Reproducibility in the Research Life Cycle

Stage 1: Designing and Planning

Organizing literature with reference managers: Mendeley or Zotero

  • Collect articles and PDF from web browsers as you discover them

  • Organize, read and annotate in one place

  • Share with your group

  • Prepare references for Microsoft Word or LaTeX (BibTeX) with ease

Use an Electronic Lab Notebook (ELN)

  • Document study design, reagents, procedures, data analysis, images, and other results in one platform
  • Searchable and discoverable
  • Great tool for note-keeping, lab management, and collaboration
  • Which one to pick?
    • Access your experimental needs

    • Institutional support (We are in the process of evaluating ELNs and purchasing a license. Feedback welcomed!)

Use a project management platform: Open Science Framework

Plan ahead and write the Data Management Plan (DMP)

  • Required by many funders and publishers
  • Before starting a project, think about research question, sample collection methods, statistical power, software and hardware tools, project management and documentation, result sharing and dissemination
  • Find more about DMP basics here

Stage 2: Collecting and Analyzing Data

Follow good data management practices to avoiding losing your work

  • Follow good file naming conventions: use meaningful names, and avoid space and special characters
  • Document metadata
  • Consider file security
  • Back up following the 3-2-1 rule
    • 3 copies of your data - 2 copies are not enough
    • 2 different formats - i.e. hard drive+tape backup or DVD (short term)+flash drive
    • 1 off-site backup - have 2 physical backups and one in the cloud

Use an ELN for note-taking and OSF for project management (see above)

​Use Literate Programming to weave together text, code, and visualization

Use Version Control

  • Git and GitHub

Reproducible computational environment

  • Docker
  • Free research computing allocations at PSC Bridges
    • A data- and memory-intensive system designed to integrate HPC with Big Data
    • supports a high degree of interactivity, science gateways, and a very flexible user environment
    • Many popular applications for simulation, machine learning and data analytics already installed and running
    • Available at no charge to the open research community

Stage 3+4: Publishing, Archiving, and Sharing your work

Collaborative writing tool for LaTeX: Overleaf (CMU license)
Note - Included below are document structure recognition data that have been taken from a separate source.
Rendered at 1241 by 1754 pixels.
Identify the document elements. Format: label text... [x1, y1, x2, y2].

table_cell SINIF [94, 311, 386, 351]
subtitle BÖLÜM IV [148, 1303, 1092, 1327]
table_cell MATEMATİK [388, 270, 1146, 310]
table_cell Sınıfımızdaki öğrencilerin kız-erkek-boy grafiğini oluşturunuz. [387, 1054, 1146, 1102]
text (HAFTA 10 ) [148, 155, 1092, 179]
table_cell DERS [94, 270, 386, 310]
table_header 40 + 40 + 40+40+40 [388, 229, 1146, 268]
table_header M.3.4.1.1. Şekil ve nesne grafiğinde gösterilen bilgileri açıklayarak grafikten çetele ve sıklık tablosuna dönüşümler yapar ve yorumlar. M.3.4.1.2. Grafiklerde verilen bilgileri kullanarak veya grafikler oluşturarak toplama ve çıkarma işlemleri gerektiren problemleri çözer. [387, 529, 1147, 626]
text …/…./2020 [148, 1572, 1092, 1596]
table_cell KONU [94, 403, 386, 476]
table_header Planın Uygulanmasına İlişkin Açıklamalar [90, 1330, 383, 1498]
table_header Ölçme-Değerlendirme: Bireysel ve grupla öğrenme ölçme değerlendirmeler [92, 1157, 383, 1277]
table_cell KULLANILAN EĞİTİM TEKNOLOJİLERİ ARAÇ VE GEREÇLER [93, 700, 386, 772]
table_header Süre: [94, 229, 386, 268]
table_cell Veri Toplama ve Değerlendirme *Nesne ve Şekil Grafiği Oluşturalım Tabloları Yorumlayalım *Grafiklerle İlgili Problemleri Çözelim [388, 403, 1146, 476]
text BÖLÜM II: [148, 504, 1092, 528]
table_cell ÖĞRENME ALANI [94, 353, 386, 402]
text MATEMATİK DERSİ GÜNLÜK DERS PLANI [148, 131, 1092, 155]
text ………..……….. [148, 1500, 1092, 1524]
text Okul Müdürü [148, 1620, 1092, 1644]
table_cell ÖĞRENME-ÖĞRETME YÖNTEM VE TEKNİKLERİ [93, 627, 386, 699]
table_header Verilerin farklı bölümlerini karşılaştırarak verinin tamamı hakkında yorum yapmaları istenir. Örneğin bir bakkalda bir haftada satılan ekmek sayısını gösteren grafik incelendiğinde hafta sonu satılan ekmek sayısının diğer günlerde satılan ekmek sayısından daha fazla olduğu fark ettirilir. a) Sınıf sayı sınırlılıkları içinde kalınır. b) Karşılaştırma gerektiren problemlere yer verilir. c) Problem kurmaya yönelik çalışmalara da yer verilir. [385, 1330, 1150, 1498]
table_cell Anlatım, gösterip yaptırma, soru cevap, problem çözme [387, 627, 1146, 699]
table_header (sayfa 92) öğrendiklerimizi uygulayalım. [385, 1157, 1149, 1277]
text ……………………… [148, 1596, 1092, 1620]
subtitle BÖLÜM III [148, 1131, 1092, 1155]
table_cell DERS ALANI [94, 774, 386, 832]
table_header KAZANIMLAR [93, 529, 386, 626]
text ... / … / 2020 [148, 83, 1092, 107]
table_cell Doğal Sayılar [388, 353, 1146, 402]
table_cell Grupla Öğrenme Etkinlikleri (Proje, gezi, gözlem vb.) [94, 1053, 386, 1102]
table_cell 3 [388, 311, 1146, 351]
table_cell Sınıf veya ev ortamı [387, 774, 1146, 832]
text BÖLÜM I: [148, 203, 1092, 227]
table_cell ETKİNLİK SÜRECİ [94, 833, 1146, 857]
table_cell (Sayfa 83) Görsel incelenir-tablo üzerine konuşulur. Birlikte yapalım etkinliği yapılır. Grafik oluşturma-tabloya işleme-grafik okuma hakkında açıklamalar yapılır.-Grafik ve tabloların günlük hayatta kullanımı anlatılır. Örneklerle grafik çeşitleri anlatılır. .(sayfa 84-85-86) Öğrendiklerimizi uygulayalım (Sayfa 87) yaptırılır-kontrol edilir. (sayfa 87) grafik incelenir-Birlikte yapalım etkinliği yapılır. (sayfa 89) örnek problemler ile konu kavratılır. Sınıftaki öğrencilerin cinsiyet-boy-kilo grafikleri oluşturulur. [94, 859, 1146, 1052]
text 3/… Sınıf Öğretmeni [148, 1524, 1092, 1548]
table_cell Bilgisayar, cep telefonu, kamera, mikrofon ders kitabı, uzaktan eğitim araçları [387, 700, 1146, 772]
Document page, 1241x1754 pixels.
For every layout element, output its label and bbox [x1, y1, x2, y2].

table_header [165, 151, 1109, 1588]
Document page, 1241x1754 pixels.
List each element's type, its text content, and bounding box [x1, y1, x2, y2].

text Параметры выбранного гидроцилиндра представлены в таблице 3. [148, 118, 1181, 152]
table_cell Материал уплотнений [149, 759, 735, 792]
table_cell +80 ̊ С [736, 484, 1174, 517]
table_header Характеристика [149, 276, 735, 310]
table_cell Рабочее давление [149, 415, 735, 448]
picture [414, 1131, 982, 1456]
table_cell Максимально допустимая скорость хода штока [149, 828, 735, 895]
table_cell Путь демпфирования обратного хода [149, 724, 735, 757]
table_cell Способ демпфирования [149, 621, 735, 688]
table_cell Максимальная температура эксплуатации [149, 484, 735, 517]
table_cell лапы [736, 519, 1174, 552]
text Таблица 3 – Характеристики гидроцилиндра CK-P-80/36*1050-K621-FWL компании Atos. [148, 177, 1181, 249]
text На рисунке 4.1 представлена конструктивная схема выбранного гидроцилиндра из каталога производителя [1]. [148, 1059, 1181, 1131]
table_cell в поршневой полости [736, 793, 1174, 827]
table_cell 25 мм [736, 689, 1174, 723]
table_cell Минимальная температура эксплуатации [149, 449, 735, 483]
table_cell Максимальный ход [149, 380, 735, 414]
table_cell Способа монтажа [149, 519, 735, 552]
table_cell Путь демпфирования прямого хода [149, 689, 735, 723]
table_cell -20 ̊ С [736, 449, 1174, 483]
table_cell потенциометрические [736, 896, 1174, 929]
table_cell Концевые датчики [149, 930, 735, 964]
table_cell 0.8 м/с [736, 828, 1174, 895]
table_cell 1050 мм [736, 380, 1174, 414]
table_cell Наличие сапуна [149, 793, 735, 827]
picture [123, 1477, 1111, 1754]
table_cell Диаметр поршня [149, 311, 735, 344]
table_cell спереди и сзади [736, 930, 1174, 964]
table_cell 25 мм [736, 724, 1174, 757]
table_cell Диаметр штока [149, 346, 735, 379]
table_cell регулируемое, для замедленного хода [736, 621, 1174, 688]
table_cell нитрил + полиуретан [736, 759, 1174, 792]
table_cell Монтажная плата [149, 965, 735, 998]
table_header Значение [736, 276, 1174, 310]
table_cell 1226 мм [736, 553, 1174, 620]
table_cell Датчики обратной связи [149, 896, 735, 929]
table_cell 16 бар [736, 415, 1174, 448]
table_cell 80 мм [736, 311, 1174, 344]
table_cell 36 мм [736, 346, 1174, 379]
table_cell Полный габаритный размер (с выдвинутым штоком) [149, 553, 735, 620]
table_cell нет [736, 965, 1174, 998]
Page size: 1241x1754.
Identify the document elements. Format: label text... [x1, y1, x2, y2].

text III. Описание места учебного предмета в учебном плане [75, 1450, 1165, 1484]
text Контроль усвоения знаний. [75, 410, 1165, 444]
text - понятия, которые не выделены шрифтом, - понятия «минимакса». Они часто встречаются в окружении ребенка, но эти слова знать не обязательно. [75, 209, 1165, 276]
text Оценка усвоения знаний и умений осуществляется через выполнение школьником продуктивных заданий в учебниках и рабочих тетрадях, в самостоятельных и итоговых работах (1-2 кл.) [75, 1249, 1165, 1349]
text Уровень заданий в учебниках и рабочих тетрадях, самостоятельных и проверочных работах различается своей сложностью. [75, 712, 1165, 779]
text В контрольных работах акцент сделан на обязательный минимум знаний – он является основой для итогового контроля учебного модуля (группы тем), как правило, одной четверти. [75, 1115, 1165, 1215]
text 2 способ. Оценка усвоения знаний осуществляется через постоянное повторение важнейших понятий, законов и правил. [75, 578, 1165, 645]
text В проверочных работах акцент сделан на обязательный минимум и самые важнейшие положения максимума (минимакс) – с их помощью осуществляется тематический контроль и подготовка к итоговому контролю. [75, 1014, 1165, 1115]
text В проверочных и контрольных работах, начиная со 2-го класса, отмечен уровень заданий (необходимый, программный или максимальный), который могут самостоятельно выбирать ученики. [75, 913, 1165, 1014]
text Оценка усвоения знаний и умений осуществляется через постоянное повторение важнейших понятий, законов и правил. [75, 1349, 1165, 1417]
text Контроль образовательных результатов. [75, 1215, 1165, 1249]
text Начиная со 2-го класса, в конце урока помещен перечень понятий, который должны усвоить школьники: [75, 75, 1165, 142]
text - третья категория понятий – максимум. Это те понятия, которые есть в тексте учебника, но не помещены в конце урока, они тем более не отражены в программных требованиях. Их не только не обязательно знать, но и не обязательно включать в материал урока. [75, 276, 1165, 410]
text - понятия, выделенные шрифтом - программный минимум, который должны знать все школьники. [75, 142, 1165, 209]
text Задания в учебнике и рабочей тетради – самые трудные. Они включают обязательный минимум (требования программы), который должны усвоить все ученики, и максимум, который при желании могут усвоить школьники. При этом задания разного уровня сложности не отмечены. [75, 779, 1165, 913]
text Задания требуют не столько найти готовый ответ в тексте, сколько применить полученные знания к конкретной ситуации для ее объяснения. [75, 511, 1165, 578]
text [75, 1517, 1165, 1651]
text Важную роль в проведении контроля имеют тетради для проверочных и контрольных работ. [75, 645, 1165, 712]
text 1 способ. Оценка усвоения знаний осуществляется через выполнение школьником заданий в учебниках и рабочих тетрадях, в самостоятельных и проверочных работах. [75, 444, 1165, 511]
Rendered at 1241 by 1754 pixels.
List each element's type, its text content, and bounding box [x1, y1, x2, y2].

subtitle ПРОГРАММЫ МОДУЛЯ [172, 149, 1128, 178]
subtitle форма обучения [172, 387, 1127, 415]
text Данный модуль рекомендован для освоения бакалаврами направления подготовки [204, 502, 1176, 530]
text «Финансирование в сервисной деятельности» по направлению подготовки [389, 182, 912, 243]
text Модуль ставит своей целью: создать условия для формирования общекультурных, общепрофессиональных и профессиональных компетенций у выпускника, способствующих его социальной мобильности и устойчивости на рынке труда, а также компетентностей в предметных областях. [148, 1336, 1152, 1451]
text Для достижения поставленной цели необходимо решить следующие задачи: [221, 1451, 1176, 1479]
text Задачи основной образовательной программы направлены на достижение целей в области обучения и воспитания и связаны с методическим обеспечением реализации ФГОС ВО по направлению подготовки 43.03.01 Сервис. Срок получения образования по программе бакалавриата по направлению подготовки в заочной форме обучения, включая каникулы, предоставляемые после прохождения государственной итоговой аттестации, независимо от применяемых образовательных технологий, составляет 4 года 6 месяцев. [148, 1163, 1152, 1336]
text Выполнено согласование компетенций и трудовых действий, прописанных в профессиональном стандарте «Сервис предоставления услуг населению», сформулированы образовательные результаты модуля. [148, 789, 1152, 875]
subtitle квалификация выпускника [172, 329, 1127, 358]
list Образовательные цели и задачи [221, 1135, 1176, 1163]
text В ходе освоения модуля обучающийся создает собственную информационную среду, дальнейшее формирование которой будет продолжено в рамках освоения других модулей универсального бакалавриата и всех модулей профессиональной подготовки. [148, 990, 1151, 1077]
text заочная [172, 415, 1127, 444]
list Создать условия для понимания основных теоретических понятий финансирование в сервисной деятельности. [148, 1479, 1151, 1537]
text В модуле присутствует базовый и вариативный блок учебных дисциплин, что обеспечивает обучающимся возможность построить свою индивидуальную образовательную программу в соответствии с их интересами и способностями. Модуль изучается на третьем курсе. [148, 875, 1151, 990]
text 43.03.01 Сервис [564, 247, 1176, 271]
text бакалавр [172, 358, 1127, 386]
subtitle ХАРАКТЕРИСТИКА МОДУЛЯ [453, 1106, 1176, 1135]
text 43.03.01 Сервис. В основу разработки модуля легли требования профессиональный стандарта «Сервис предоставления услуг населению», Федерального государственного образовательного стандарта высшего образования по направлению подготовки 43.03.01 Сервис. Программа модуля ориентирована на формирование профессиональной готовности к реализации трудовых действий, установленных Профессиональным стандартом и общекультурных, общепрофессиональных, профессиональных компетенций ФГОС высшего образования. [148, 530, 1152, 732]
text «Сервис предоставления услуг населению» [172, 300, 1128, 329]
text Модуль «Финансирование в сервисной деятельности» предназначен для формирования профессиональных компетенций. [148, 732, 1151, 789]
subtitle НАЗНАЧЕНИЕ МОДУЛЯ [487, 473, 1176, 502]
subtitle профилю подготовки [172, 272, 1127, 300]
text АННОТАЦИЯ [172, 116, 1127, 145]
  • Version-controlled, web-based platform that allow multiple authors to work simutaneously 
  • Many tutorials available
  • Many style templates for specific journals, presentations, reports
  • Format and insert citations with ease using .bib files

Publish in open access journals

 

CMU’s institutional repository: KiltHub

  • Repository for many form of research product, including papers, posters, datasets, videos, etc
  • Every item gets assigned a DOI
  • Powered by FigShare, indexed by Google search and usually rank high in search results

Other Generalist or Subject-specific Open Repositories

Repositories for Computational Reproducibility

  • Code Ocean
    • ​A cloud-based computational reproducibility platform
    • Preserve your code, data, and computational environment in a capsule and get a DOI
    • Let others easily run your code in the cloud and share it privately or publicly
    • Use widget to embed a working copy of your code directly into any webpage, including your personal site
    • Free version available, with limited features 
  • Software and Data Artifacts in the ACM Digital Library
    • A repository put together by ACM’s Reproducibility Task Force
    • Encourages authors to submit software and data sets with their papers.